→ **Exercise requirements**
Go through the entries below. Copy out every line that contains "newspaper".

>>>

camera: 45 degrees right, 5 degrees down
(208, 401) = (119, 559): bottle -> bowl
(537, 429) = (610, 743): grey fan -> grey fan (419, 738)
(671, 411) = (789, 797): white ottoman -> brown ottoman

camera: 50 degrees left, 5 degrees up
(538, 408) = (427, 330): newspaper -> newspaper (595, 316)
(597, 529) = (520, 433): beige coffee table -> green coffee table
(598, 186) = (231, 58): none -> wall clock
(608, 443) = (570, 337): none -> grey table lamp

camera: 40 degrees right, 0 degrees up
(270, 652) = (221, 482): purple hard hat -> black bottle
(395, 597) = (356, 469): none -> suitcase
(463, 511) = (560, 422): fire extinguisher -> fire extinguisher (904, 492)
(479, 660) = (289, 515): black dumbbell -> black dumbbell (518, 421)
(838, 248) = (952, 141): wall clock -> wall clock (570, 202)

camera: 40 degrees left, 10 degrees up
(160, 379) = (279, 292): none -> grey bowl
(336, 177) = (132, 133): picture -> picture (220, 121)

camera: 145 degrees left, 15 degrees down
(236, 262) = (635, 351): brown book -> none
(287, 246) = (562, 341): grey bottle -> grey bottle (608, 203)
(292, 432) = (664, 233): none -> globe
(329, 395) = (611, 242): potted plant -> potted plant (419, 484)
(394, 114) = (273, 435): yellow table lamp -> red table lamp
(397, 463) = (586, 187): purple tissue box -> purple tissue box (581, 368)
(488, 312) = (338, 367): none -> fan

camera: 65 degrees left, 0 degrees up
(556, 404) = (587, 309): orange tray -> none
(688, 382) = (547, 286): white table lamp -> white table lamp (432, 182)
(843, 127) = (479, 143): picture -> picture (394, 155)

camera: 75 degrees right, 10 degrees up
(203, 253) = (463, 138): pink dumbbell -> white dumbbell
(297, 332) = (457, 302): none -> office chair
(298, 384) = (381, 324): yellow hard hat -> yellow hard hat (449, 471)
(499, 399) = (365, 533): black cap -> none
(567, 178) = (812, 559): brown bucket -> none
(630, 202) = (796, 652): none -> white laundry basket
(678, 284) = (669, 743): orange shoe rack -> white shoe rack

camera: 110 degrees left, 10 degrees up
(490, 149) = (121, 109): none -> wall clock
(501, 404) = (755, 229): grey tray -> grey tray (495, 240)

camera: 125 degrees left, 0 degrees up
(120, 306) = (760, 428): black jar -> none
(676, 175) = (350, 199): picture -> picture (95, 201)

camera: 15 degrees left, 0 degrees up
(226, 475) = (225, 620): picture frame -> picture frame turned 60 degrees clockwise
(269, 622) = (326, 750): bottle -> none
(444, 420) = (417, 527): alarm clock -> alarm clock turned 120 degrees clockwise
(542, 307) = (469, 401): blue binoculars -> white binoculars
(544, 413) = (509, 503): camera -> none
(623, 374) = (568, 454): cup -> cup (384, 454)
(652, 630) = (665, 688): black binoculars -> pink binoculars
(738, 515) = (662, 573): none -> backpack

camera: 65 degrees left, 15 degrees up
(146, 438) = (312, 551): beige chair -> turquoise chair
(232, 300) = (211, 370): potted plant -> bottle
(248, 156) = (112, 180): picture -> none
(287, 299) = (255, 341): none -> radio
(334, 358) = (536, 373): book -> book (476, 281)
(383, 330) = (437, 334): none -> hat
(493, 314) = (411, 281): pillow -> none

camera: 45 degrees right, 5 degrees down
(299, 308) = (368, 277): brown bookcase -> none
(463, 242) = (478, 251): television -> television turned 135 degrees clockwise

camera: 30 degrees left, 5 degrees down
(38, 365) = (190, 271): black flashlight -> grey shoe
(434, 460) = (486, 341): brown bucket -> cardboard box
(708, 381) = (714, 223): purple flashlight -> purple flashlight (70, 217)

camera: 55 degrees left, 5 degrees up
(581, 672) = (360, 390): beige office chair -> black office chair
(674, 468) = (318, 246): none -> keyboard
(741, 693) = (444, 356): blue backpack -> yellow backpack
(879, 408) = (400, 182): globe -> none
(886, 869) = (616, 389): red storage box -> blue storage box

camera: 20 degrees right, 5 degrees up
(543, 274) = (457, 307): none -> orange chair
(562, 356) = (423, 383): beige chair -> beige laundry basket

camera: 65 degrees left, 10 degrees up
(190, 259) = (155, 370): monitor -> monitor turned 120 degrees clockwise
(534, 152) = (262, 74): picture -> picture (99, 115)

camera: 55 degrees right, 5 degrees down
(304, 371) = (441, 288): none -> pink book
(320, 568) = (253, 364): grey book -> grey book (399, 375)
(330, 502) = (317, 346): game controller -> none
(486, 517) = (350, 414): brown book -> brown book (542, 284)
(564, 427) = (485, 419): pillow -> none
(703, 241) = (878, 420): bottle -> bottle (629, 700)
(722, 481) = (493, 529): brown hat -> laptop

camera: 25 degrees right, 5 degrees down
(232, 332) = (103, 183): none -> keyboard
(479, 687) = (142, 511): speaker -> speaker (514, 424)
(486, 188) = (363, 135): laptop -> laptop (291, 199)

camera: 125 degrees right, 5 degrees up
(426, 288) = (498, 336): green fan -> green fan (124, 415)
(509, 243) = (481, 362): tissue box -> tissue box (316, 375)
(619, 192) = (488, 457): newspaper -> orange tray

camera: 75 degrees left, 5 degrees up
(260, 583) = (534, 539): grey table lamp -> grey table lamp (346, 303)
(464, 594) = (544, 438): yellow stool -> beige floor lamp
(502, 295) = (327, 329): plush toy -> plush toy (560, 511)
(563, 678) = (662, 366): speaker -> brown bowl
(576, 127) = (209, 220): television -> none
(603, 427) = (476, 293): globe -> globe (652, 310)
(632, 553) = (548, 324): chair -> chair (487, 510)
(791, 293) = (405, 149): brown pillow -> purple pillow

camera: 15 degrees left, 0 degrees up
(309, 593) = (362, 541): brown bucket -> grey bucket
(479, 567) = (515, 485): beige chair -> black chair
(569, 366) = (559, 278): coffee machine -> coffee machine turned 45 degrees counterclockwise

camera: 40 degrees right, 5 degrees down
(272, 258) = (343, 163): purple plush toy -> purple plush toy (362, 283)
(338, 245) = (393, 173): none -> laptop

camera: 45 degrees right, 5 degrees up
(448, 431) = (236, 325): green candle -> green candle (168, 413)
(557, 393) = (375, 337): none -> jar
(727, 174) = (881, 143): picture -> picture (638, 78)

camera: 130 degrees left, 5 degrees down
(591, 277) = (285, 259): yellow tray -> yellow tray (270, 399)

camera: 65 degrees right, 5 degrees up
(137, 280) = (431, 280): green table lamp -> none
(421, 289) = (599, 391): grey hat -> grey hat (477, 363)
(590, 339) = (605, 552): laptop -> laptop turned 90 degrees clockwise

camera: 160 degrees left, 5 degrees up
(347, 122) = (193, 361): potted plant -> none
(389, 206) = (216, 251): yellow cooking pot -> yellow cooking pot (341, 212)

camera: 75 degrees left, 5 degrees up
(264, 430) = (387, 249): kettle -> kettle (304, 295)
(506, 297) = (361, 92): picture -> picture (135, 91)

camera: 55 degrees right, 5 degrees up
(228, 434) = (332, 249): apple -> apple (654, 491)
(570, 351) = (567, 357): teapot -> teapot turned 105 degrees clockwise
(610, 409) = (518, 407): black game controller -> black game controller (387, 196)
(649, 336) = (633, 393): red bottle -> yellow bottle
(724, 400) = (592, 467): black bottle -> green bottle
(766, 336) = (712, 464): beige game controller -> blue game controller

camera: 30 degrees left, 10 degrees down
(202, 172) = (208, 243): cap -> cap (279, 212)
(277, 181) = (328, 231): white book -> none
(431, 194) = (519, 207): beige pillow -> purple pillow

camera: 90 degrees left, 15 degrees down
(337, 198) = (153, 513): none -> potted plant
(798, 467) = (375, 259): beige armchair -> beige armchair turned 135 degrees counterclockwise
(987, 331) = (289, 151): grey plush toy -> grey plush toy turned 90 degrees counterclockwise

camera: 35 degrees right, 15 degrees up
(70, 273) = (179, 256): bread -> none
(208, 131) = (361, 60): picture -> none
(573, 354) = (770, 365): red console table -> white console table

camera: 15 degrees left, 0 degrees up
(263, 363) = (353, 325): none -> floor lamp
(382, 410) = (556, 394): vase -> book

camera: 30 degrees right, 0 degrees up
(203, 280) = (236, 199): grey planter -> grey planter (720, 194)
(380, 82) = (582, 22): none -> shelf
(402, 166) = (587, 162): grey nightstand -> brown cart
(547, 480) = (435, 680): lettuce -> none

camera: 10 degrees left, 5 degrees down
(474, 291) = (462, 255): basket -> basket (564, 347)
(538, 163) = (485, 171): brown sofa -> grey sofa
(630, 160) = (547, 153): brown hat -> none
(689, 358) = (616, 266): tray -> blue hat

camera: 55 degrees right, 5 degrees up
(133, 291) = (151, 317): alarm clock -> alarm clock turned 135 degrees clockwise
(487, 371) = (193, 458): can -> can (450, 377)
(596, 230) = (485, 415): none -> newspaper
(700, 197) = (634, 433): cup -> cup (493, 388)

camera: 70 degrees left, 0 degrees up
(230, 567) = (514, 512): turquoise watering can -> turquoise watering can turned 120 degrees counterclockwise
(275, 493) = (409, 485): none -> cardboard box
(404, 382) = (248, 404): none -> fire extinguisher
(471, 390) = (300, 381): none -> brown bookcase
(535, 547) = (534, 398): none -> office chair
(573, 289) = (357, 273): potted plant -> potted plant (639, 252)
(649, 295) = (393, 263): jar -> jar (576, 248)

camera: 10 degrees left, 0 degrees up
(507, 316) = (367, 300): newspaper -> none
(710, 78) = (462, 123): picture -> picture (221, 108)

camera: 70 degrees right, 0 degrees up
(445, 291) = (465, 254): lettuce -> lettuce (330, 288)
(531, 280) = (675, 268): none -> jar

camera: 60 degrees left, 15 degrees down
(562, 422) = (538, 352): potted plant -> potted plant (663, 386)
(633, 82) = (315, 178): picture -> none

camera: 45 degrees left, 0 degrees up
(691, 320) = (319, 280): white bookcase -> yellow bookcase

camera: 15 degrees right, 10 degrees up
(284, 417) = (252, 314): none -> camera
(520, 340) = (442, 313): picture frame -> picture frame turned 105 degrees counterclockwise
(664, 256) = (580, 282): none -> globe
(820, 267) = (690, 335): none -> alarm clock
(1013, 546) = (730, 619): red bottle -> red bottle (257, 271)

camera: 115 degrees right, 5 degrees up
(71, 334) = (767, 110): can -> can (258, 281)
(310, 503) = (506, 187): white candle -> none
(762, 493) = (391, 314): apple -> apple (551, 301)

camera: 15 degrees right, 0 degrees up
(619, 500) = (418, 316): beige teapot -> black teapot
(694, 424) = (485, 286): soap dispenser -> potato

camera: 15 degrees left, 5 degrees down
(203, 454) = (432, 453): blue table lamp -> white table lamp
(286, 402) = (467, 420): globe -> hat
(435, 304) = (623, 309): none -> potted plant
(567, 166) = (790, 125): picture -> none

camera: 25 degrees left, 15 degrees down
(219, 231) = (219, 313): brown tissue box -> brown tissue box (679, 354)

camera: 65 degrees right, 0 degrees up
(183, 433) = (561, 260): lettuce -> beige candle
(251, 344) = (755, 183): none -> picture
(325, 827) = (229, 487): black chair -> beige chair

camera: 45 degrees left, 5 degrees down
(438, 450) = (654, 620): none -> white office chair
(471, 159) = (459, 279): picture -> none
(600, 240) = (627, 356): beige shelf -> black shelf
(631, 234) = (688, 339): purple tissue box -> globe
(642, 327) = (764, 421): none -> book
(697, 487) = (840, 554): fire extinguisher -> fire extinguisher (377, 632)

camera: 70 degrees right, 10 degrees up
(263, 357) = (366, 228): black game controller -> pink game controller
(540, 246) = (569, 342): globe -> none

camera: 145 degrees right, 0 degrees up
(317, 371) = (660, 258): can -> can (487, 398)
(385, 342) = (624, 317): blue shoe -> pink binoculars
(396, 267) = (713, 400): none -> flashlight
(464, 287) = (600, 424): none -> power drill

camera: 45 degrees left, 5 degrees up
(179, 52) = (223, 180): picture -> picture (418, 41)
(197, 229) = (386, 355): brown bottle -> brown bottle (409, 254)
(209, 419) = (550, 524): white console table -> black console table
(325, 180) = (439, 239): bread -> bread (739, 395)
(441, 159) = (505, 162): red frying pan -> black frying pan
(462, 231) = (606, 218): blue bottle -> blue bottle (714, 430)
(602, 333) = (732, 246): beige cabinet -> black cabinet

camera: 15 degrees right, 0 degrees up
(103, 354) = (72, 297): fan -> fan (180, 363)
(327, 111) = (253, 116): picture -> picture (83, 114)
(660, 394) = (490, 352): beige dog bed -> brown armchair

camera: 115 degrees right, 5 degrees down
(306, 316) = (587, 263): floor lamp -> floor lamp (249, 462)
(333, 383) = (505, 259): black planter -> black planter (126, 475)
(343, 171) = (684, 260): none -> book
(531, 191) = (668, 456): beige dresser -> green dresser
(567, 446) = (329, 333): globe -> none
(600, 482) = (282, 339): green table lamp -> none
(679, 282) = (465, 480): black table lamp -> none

<<<

→ **Exercise answer**
(538, 408) = (427, 330): newspaper -> newspaper (595, 316)
(619, 192) = (488, 457): newspaper -> orange tray
(596, 230) = (485, 415): none -> newspaper
(507, 316) = (367, 300): newspaper -> none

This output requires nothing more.